While at Haydrian, Adam Logghe sent me this article about startup operations which is sparked by O’Reilly’s rant on startup secret sauce. Not having built a completely automated windows operations deployment system before I can only postulate to a degree, but I disagree with the comment about Microsoft having a leg up on open source because their server team works with there operations team.
In many open source environments, the operations team also happens to be the server operating system team, that is, many operations people in open source are contributers. When starting at Widemile we had a plan to kick start operations. Some of the people here had worked with Adam from HJK in the past. These people are a great example, not only is HJK heavily involved with puppet, including successful deployments, they also develop open source tools like iclassify to tie into puppet and capistrano.
Last night I finished setting up the largest hump for me in our new ops platform. The design is this, servers on vmware guests, with the hosts running on blades with vlan trunking. Working with HJK’s help (I highly recommend these guys, just don’t everyone hire them at once, I like having access to them myself) we’ve got a full puppet deployment and last night I finished transitioning all of the the servers to vlan trunking. Need another web server? Check munin for a vmware host with available load, create a new guest (haven’t automated this yet) and to an automated network install. Then push puppet and iclassify (one command) out, tag the new node in iclassify ( a couple clicks) with it’s role, and puppet pushes out all the required software and configs for that server.
What else do you get out of this? One of the servers wasn’t working today, i couldn’t get to it on the network. I jumped on the console via the vmware server gui and saw one of the interfaces was bridged to the wrong vlan. Fortunately I can change which /dev/vmnet interface on the host the guest is tied to from the vmware management utility in real time without even rebooting the machine, and everything was fixed.

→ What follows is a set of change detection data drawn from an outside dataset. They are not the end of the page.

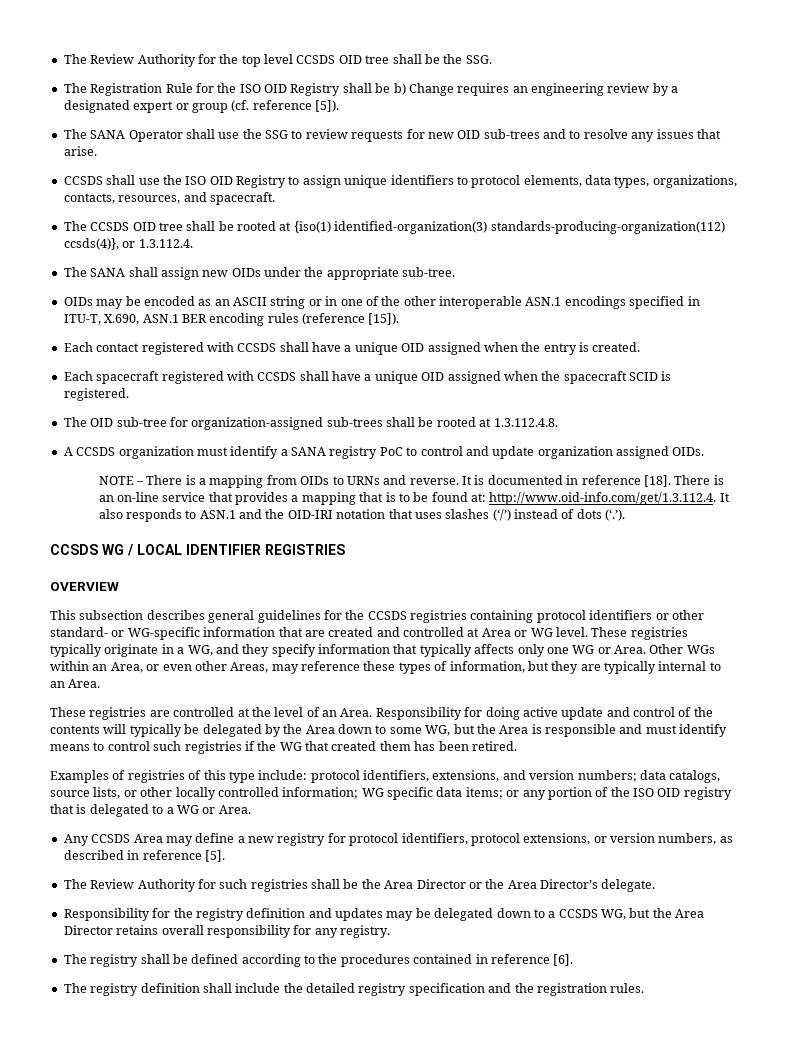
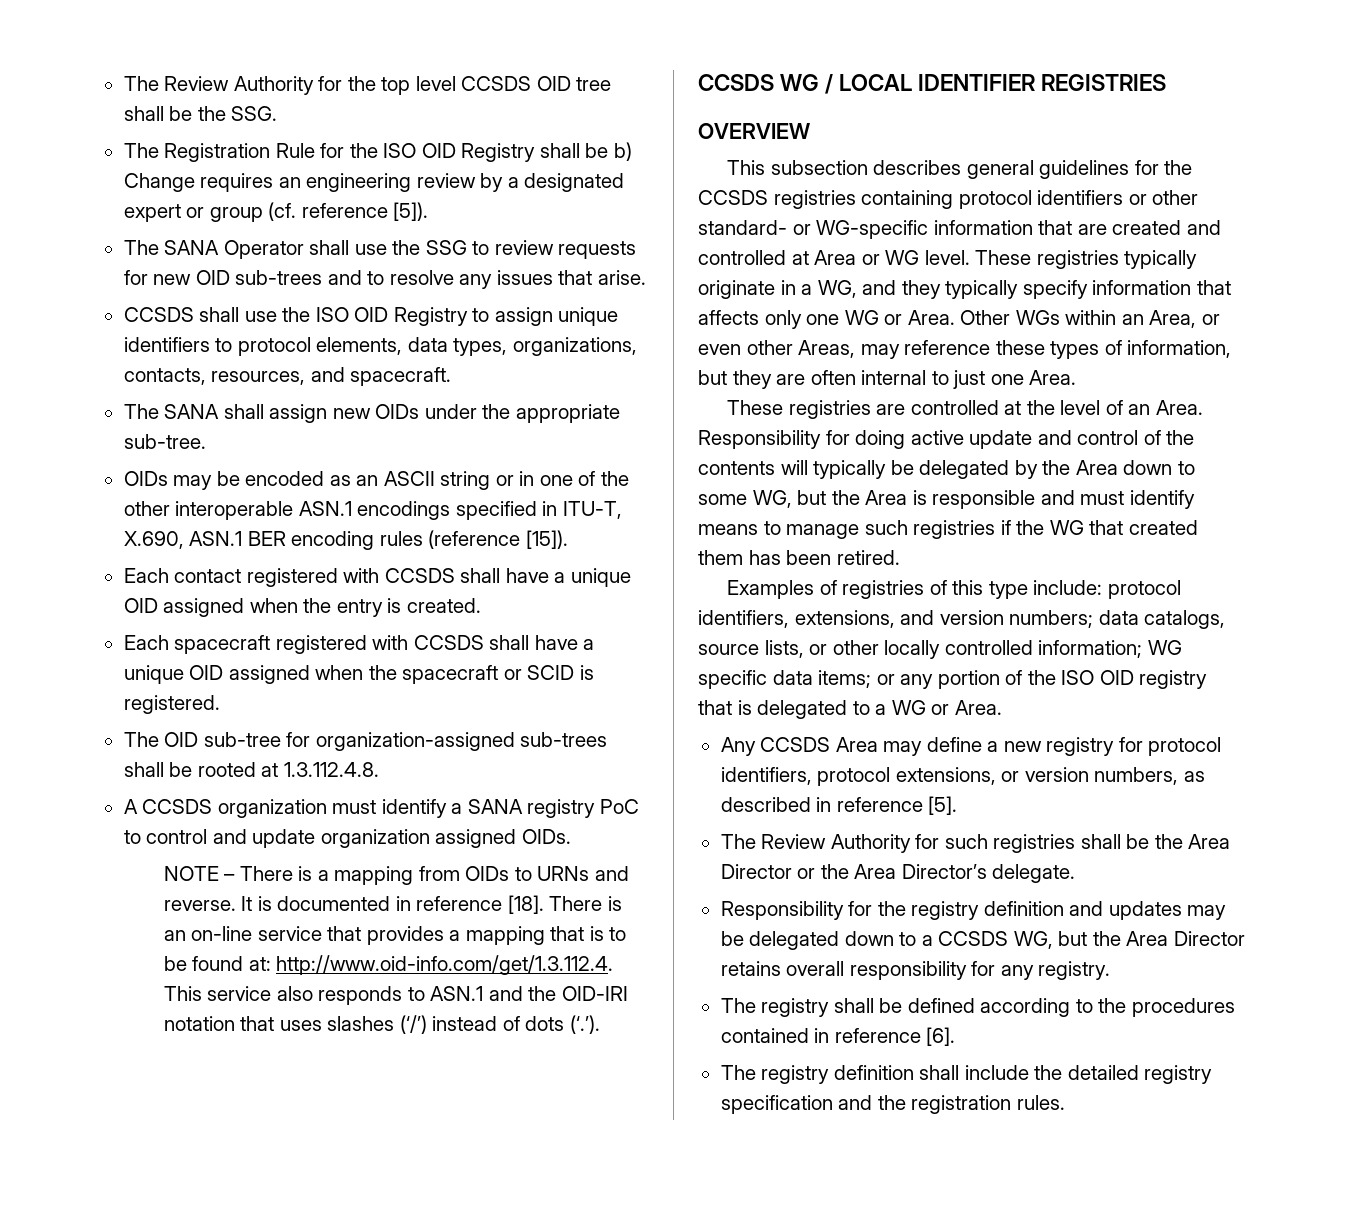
[63,221,725,234] [63,238,193,250] // The CCSDS OID tree shall be rooted at {iso(1) identified-organization(3) standards-producing-organization(112) ccsds(4)}, or 1.3.112.4. -> (452, 376) none
(627, 377) none -> [503,669,522,680] or
[719,493,730,502] It -> [163,986,272,1001] This service
(270, 650) none -> [945,280,1019,299] typically
[419,644,472,657] typically -> (1231, 287) none
[604,661,656,674] typically -> [810,370,856,385] often
[50,681,65,688] an -> [953,370,1024,389] just one
[107,741,150,751] control -> [786,524,860,539] manage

All the benefits of blades aside, the software solutions used here are wonderful. I’ve implemented a few hacks like using the vmware-server ‘backdoor’ to identify what host a guest is on, and have that become an iclassify attribute automatically, usable in iclassify, puppet and capistrano tasks. Now granted, all of this requires a very broad level of experience, but once you get it setup, it’s not much work to maintain. When you’re talking about having piles of servers dropping from the sky, this is what you want already setup, rather than a handful of admins manually doing configurations.